How many lines in these entries contain the string "para"? Reply with the number alone.

Stored records:
== Segment start ==
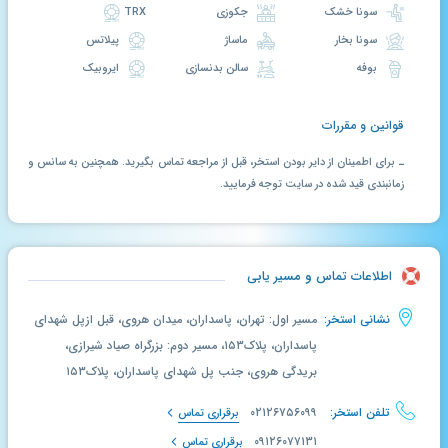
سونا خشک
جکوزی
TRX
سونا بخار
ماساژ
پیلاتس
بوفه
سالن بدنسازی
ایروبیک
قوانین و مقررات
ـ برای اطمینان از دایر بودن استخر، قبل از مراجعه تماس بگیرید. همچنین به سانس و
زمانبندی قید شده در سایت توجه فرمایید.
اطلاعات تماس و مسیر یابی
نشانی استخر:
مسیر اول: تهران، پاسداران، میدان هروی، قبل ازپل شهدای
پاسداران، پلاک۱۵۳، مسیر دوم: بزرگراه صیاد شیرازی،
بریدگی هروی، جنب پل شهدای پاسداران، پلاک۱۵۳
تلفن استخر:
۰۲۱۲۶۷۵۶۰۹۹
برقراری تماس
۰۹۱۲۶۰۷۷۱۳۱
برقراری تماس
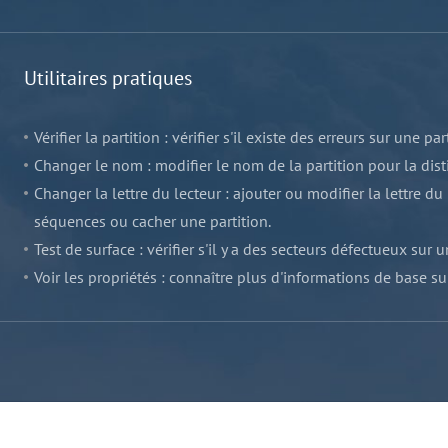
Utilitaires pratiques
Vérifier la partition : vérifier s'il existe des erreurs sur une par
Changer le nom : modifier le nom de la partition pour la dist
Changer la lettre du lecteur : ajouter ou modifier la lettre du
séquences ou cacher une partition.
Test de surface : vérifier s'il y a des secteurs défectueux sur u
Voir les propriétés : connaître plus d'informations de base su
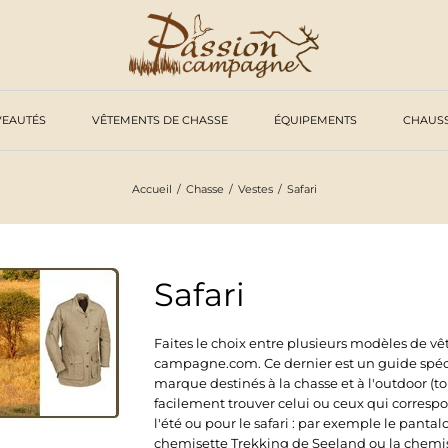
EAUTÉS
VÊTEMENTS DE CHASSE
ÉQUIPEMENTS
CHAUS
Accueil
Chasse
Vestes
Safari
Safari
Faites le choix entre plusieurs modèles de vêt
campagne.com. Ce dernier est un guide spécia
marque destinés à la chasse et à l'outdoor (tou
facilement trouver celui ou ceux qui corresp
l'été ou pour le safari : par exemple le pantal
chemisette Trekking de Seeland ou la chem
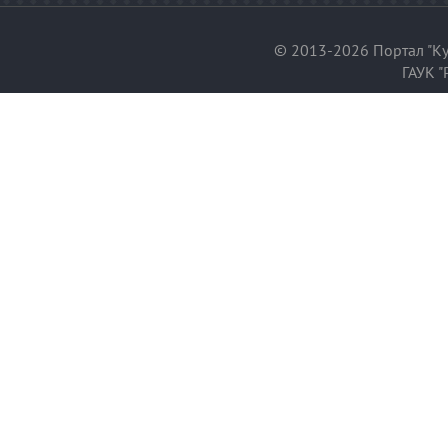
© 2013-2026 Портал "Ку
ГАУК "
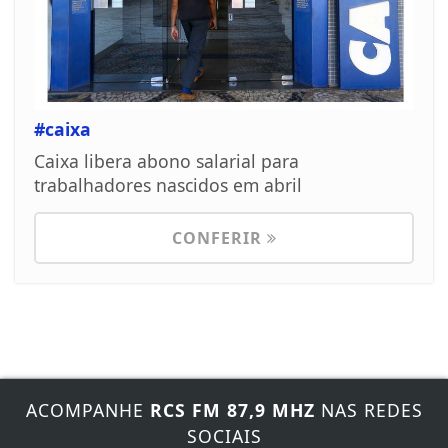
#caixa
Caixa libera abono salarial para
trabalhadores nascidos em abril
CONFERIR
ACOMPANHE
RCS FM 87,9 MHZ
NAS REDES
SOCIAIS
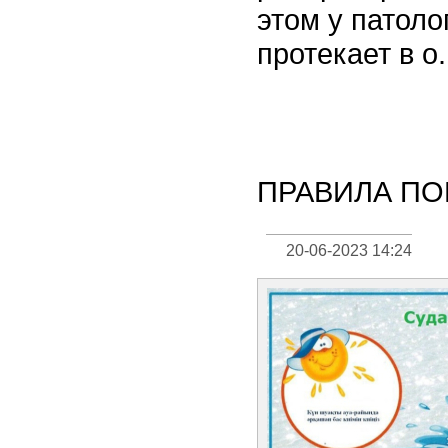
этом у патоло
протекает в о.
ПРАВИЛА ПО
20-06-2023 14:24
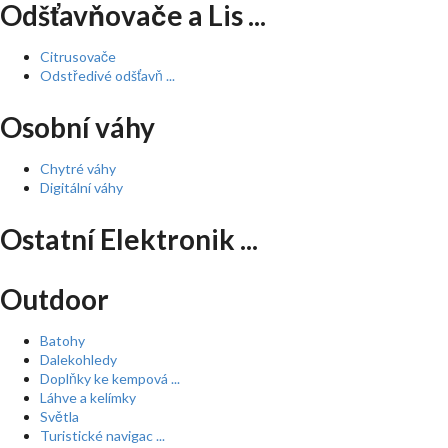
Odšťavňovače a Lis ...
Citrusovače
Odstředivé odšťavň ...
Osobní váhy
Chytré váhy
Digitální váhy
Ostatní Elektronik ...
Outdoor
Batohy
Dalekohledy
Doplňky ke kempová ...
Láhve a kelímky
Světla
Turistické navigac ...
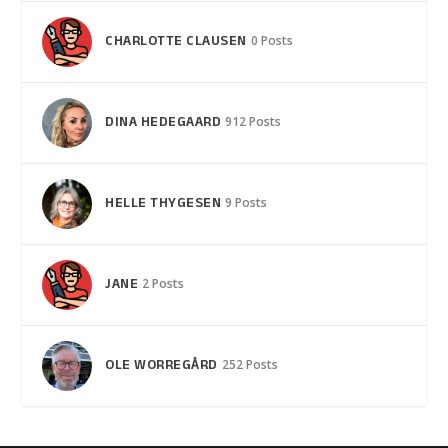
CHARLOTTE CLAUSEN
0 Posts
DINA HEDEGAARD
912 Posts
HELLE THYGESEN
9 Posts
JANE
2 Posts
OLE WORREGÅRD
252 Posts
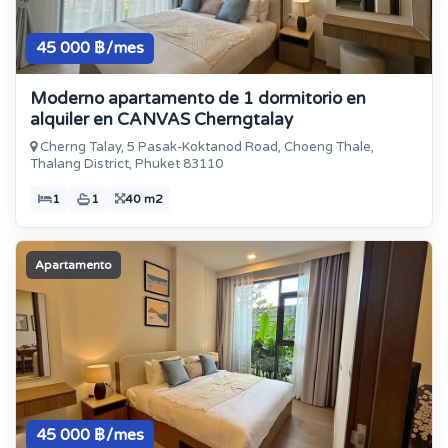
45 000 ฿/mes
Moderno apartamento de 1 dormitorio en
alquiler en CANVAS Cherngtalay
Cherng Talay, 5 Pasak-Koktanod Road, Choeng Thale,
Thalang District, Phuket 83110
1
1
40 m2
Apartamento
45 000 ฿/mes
== Segment end ==
== Segment start ==
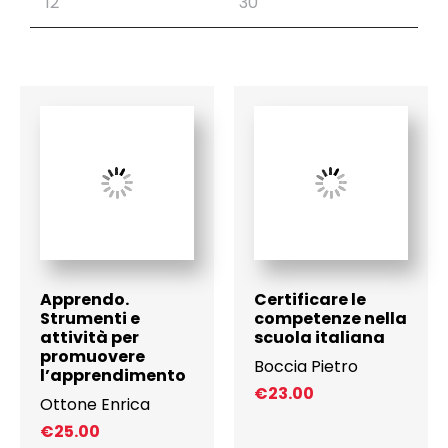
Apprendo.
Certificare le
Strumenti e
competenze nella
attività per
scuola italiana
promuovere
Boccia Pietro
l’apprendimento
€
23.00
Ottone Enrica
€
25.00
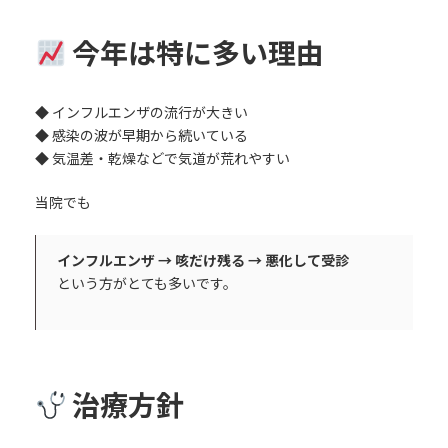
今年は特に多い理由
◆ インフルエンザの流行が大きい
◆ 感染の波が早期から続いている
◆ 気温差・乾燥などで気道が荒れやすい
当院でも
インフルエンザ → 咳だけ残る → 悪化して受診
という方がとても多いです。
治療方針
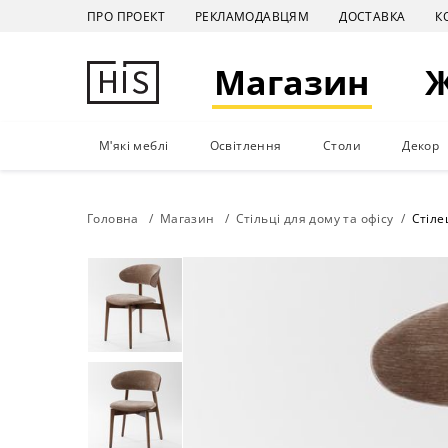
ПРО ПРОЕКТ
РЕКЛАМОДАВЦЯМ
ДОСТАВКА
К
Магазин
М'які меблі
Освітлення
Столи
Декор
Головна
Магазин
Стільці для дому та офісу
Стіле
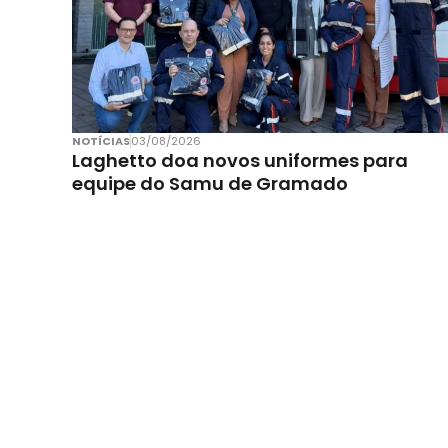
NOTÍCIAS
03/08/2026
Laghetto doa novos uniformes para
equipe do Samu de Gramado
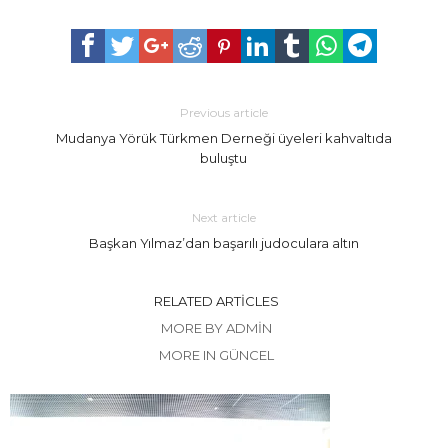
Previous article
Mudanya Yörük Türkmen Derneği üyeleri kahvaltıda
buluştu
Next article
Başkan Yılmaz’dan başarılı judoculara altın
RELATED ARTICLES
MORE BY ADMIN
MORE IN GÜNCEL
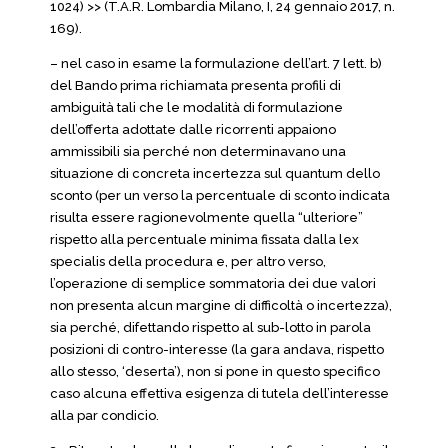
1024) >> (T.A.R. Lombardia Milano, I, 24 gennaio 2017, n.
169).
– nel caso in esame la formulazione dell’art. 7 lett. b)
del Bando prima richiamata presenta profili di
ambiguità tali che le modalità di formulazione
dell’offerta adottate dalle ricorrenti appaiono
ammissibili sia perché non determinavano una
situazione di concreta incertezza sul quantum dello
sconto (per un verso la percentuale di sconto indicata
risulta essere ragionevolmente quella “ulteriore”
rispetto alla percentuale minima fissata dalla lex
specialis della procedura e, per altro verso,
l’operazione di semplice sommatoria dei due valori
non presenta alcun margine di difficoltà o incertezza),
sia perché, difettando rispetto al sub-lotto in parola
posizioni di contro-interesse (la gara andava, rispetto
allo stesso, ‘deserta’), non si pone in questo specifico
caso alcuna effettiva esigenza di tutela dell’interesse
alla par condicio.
== Segment end ==
== Segment start ==
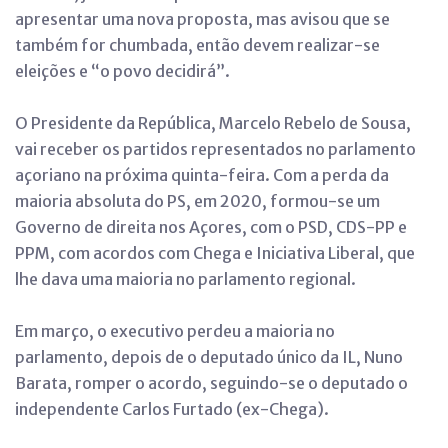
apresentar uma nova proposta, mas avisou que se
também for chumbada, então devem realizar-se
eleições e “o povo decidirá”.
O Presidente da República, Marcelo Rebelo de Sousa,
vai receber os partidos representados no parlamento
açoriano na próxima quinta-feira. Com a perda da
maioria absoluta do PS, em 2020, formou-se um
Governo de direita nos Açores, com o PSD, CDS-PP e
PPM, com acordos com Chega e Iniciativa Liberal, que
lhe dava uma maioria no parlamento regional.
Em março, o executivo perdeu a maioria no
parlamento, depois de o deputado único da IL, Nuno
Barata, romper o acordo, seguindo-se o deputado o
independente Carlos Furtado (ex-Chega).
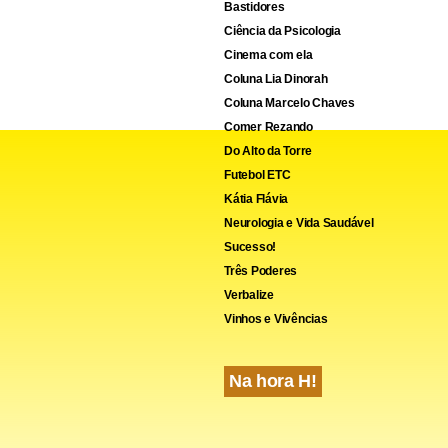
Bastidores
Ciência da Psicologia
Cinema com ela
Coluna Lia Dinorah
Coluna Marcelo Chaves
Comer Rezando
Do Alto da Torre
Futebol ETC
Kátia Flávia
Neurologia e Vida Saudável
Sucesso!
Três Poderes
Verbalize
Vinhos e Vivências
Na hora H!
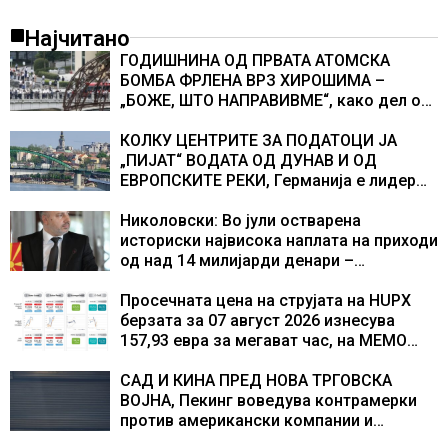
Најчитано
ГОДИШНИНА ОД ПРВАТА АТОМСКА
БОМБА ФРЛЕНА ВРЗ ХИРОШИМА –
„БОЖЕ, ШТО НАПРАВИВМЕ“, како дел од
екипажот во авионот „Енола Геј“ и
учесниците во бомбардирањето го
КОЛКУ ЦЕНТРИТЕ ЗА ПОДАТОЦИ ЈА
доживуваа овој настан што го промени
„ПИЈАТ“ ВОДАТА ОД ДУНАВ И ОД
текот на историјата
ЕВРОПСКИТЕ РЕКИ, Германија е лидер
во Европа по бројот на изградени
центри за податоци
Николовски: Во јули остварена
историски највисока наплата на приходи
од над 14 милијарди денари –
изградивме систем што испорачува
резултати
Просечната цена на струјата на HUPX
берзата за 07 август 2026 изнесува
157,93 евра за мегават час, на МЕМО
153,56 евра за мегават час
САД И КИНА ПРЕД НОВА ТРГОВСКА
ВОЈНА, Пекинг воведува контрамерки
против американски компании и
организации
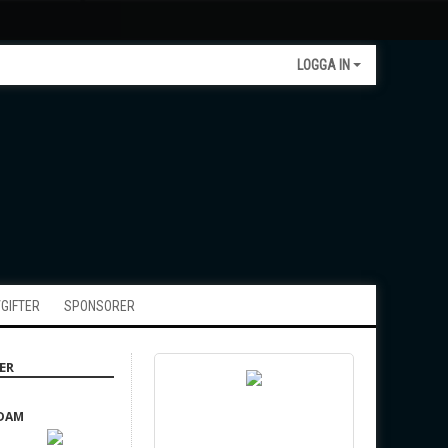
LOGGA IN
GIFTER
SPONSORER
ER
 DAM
== Segment end ==
- [ANSWER TO THE PROBLEM]:
2